Oil conflicts in Nigeria today
While much of the recent media and political interest in Nigeria has been focused on Boko Haram and its dealings in the north, there is in fact a massive ongoing conflict in the oil-rich states of the south that has been transpiring since the early 1990s. It first arose due to tensions between minority ethnic groups and foreign oil companies and has escalated into widespread regional militarization over the past few decades.
The region has a history of ethnic conflict, notably the Biafran War of the late 1960s in which the southeastern states, known collectively as Biafra and comprised of the Igbo people, seceded from Nigeria in an effort to form an independent state. Today, however, the catalysts for the continued conflict are more diverse and include factors across a wide spectrum of traditional conflict drivers.
An article by Stakeholder Democracy, a non-profit that works to support those impacted by extractive industries and weak governance through community-based empowerment, divides the Niger Delta conflict drivers into five categories: political, social, economic, historical and environmental. The majority of the article is focused on political and economic factors, however it does not note which conflict drivers are most significant and instrumental.
According to the article, the political drivers of conflict are rooted predominantly in the legacy of military rule and the armed mobilization of youth since the early 2000s. In the run up to the 2003 elections, and again in 2007, young people in the Niger Delta states took up arms in order to influence elections, and they have yet to demilitarize. The article stresses the need to address the corrupt patrimonial system and the monopoly of violence present in the Niger Delta if the region is ever to see lasting peace.
The article also argues that social disintegration and the fueling of intra-communal conflicts by oil companies are two of the greatest social drivers of conflict. It contends that politicians and militia leaders manipulate communities and “thus further reinforce the disenfranchisement of the Niger Delta society.” Historical conflict drivers, according to the article, trace their roots back to 1967 when the Niger Delta people first revolted against the Nigerian military government.
In terms of the economy, the article focuses on corruption, impunity and the illegal economy. Over 90% of Nigeria’s revenue is from oil, and thus the diversification of the economy has the potential to be one of the main solutions to the conflict, in the same way that it is one of the main catalysts of the conflict. There is vast wealth available in the oil economy, and those benefitting from its domination are opposed to economic diversification because of the potential loss of income. However on a national scale, the country will likely continue to lose money in the future if it does not find viable economic alternatives.

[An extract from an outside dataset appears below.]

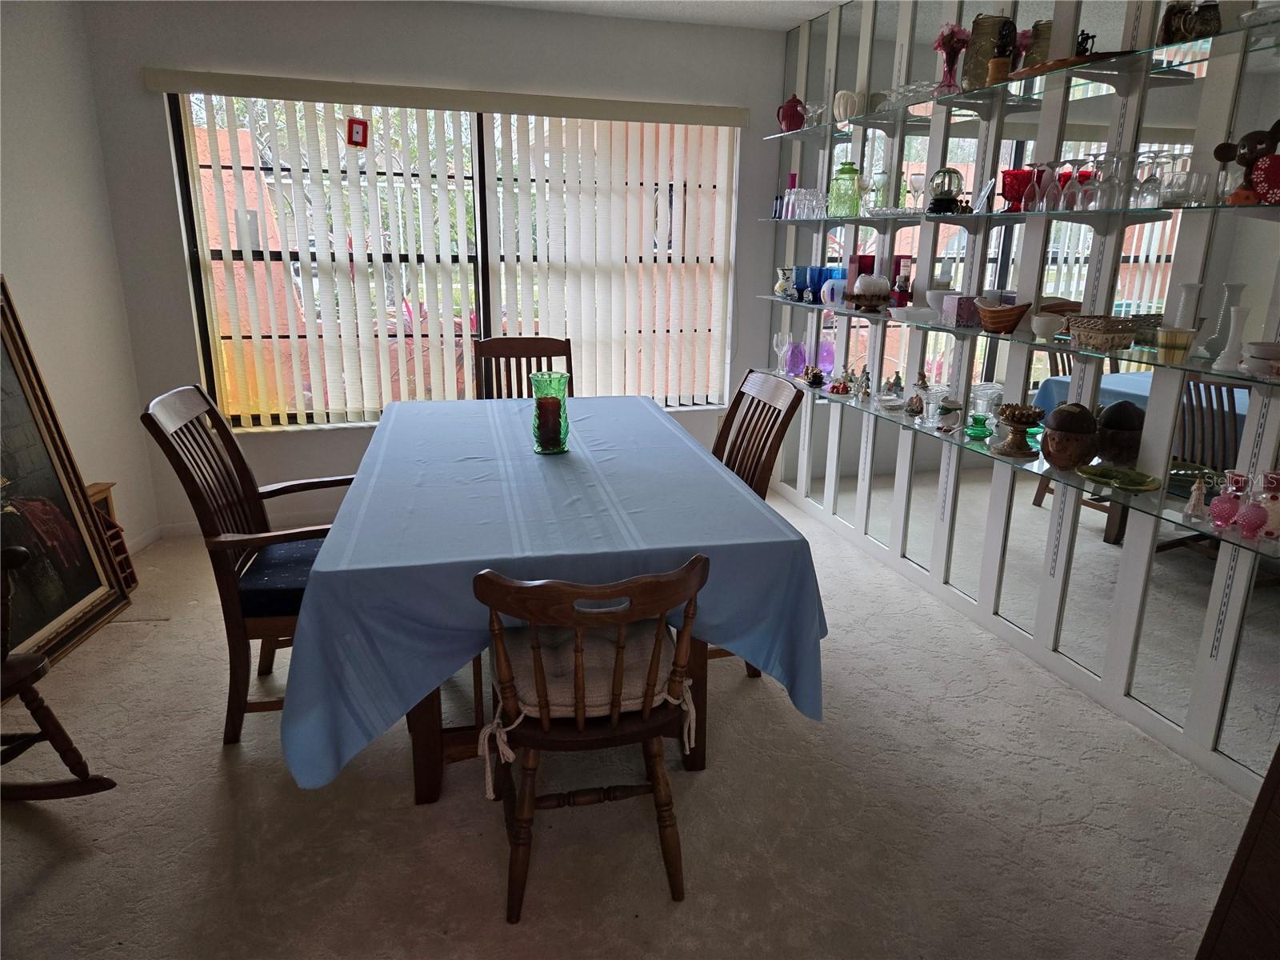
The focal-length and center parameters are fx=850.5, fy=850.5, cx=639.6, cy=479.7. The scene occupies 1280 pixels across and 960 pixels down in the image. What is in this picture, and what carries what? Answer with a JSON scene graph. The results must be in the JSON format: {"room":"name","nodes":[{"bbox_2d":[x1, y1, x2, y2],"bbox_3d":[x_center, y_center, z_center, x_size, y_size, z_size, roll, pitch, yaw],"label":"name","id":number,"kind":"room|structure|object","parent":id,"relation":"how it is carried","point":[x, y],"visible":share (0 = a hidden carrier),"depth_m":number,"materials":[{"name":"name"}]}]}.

Finally, environmental drivers of conflict permeate the Niger Delta. Gas flares and oil spills have permanently impacted the environment and made it nearly impossible for people to engage in traditional livelihoods such as fishing and farming. The decrease in subsistence living is producing idle youth who are often incentivized to join armed militias which only perpetuates the regional conflict.
Niger Delta communities continue to demand equality in the social, economic and political spheres. However if peace is to be achieved, a holistic and inclusive shift in Nigerian politics and its engagement with oil companies is needed. Hopefully this will serve to “rebalance the asymmetry of negotiating power” and ensure that Niger Delta communities are adequately represented and compensated in the future.